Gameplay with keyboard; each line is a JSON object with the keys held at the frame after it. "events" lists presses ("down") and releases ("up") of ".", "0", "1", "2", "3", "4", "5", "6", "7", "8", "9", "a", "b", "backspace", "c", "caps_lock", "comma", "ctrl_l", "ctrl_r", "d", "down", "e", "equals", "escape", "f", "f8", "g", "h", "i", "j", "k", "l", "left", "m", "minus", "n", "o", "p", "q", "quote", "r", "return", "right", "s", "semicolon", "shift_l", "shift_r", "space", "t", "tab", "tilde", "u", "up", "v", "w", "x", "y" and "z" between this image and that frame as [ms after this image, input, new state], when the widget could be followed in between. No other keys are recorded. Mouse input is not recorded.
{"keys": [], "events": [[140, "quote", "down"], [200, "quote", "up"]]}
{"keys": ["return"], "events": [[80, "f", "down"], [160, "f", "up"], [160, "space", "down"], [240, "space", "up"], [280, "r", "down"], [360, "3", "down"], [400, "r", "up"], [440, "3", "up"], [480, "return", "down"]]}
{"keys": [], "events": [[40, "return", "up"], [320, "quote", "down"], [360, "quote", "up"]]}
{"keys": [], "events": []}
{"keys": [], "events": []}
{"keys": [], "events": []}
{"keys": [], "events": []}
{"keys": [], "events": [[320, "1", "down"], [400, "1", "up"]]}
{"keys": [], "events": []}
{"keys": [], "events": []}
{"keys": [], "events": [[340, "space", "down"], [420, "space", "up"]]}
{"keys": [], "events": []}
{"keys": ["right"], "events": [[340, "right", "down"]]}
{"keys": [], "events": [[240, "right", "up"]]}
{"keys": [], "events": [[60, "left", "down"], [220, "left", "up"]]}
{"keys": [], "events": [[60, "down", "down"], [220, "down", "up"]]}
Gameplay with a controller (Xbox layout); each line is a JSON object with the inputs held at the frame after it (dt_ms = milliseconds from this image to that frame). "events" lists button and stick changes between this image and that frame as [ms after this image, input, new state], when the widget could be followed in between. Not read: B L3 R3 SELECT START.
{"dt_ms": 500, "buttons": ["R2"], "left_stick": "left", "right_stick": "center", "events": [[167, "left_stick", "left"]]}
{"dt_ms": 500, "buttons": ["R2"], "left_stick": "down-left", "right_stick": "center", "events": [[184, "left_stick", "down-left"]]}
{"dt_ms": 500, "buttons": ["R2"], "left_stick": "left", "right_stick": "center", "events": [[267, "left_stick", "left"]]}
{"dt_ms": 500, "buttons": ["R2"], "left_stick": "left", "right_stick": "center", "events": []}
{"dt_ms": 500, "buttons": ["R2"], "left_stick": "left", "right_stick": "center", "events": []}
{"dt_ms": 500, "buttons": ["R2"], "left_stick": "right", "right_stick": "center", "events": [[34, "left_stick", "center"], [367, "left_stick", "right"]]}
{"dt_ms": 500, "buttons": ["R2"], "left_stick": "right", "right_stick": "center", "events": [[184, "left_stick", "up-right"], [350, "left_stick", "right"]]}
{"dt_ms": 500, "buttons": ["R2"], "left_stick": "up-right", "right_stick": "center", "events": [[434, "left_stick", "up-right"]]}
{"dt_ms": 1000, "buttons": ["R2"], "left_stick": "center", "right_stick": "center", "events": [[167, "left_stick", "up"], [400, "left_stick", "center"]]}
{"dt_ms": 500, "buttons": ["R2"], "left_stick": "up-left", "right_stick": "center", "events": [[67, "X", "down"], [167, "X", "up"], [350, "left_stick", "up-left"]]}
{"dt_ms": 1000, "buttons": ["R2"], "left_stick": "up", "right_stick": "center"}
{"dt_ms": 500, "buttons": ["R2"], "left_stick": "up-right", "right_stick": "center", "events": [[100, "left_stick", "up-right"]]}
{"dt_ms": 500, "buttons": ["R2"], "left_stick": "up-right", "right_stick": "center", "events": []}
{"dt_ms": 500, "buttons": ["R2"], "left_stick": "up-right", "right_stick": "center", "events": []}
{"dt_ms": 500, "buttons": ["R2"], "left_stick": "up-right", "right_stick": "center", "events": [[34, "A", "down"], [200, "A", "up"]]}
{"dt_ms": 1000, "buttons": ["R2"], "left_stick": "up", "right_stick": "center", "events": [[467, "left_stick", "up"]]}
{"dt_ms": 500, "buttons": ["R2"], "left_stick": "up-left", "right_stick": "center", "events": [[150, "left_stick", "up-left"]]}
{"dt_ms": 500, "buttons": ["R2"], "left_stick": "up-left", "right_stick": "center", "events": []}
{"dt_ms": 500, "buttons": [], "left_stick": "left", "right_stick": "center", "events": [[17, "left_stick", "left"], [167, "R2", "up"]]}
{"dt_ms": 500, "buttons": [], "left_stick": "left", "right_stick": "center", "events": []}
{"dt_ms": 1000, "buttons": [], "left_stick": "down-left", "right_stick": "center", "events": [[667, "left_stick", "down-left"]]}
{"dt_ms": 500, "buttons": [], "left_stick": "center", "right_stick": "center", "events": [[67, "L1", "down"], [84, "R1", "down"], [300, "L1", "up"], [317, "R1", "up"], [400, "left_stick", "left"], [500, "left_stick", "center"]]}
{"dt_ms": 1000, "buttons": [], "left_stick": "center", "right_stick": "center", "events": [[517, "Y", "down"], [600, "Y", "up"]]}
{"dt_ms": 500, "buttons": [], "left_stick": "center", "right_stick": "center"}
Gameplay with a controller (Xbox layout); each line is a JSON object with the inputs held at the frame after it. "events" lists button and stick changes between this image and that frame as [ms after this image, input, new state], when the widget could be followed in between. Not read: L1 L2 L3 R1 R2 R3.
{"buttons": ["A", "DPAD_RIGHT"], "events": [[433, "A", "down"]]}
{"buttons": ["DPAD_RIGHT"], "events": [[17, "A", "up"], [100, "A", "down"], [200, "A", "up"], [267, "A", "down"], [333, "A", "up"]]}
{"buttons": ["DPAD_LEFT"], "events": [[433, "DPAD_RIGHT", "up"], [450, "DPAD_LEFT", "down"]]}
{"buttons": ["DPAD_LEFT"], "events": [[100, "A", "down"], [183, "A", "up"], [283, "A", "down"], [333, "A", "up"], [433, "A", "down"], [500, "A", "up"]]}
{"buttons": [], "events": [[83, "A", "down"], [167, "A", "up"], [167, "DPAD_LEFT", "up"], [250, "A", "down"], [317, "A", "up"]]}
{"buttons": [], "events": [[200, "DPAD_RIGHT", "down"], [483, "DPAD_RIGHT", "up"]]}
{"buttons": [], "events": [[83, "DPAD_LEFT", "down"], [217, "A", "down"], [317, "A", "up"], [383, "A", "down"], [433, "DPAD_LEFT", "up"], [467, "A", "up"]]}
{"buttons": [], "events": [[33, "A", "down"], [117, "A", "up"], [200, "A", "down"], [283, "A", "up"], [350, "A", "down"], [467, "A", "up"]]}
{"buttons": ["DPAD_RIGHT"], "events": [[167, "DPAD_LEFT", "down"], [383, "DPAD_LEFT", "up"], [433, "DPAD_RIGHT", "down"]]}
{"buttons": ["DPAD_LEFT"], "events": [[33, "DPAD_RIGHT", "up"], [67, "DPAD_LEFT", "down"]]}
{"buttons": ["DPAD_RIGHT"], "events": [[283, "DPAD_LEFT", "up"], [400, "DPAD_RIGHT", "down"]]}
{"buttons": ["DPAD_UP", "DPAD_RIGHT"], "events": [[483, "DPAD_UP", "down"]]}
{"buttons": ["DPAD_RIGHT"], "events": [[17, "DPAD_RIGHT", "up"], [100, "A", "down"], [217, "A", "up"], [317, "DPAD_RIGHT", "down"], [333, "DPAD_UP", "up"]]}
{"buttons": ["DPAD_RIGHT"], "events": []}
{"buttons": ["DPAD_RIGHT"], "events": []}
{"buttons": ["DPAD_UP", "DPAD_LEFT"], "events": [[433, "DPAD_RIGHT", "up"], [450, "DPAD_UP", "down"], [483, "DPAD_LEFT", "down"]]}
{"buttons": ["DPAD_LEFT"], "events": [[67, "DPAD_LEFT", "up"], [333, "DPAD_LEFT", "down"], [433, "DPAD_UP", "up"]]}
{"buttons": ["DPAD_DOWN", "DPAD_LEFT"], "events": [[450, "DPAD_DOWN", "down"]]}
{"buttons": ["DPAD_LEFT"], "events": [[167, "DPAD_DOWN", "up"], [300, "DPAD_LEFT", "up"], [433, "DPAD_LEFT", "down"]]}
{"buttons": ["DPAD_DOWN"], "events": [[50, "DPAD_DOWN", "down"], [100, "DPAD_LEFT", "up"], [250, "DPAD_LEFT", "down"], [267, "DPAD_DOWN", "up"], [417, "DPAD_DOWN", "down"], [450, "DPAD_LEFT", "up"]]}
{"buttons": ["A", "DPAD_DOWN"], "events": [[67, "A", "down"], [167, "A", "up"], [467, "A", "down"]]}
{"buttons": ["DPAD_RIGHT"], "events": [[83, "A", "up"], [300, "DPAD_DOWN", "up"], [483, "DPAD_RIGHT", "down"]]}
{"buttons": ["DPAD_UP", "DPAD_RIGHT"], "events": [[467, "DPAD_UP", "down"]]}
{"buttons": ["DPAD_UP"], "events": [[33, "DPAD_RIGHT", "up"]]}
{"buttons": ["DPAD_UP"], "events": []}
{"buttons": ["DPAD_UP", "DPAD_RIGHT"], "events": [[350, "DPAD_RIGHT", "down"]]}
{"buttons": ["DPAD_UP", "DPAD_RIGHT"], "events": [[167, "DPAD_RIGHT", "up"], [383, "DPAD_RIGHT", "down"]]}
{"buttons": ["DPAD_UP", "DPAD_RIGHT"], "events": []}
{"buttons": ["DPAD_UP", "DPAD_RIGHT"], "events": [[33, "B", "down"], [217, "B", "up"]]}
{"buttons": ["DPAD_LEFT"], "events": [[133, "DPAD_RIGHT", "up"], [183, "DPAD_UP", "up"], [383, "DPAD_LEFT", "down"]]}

══════

● WHAT YOU ARE ASKED TO DO:
The answer must consist of every line from the entries that holds the string "could".

● SOLUTION TO THE PROBLEM:
Gameplay with keyboard; each line is a JSON object with the keys held at the frame after it. "events" lists presses ("down") and releases ("up") of ".", "0", "1", "2", "3", "4", "5", "6", "7", "8", "9", "a", "b", "backspace", "c", "caps_lock", "comma", "ctrl_l", "ctrl_r", "d", "down", "e", "equals", "escape", "f", "f8", "g", "h", "i", "j", "k", "l", "left", "m", "minus", "n", "o", "p", "q", "quote", "r", "return", "right", "s", "semicolon", "shift_l", "shift_r", "space", "t", "tab", "tilde", "u", "up", "v", "w", "x", "y" and "z" between this image and that frame as [ms after this image, input, new state], when the widget could be followed in between. No other keys are recorded. Mouse input is not recorded.
Gameplay with a controller (Xbox layout); each line is a JSON object with the inputs held at the frame after it (dt_ms = milliseconds from this image to that frame). "events" lists button and stick changes between this image and that frame as [ms after this image, input, new state], when the widget could be followed in between. Not read: B L3 R3 SELECT START.
Gameplay with a controller (Xbox layout); each line is a JSON object with the inputs held at the frame after it. "events" lists button and stick changes between this image and that frame as [ms after this image, input, new state], when the widget could be followed in between. Not read: L1 L2 L3 R1 R2 R3.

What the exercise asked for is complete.